• Exercise prompt: Write out the lines below word for word, leaving out the pictures.

• Records for the exercise:

⁂

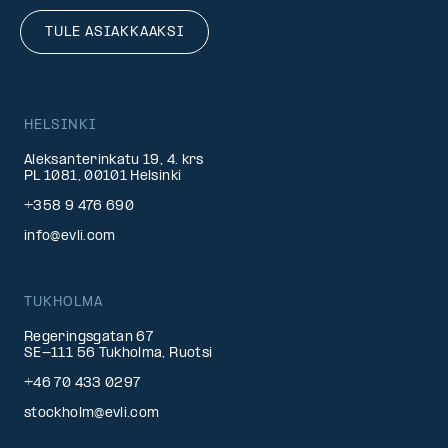
TULE ASIAKKAAKSI
HELSINKI
Aleksanterinkatu 19, 4. krs
PL 1081, 00101 Helsinki
+358 9 476 690
info@evli.com
TUKHOLMA
Regeringsgatan 67
SE-111 56 Tukholma, Ruotsi
+46 70 433 0297
stockholm@evli.com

⁂

• Finished exercise:
TULE ASIAKKAAKSI
HELSINKI
Aleksanterinkatu 19, 4. krs
PL 1081, 00101 Helsinki
+358 9 476 690
info@evli.com
TUKHOLMA
Regeringsgatan 67
SE-111 56 Tukholma, Ruotsi
+46 70 433 0297
stockholm@evli.com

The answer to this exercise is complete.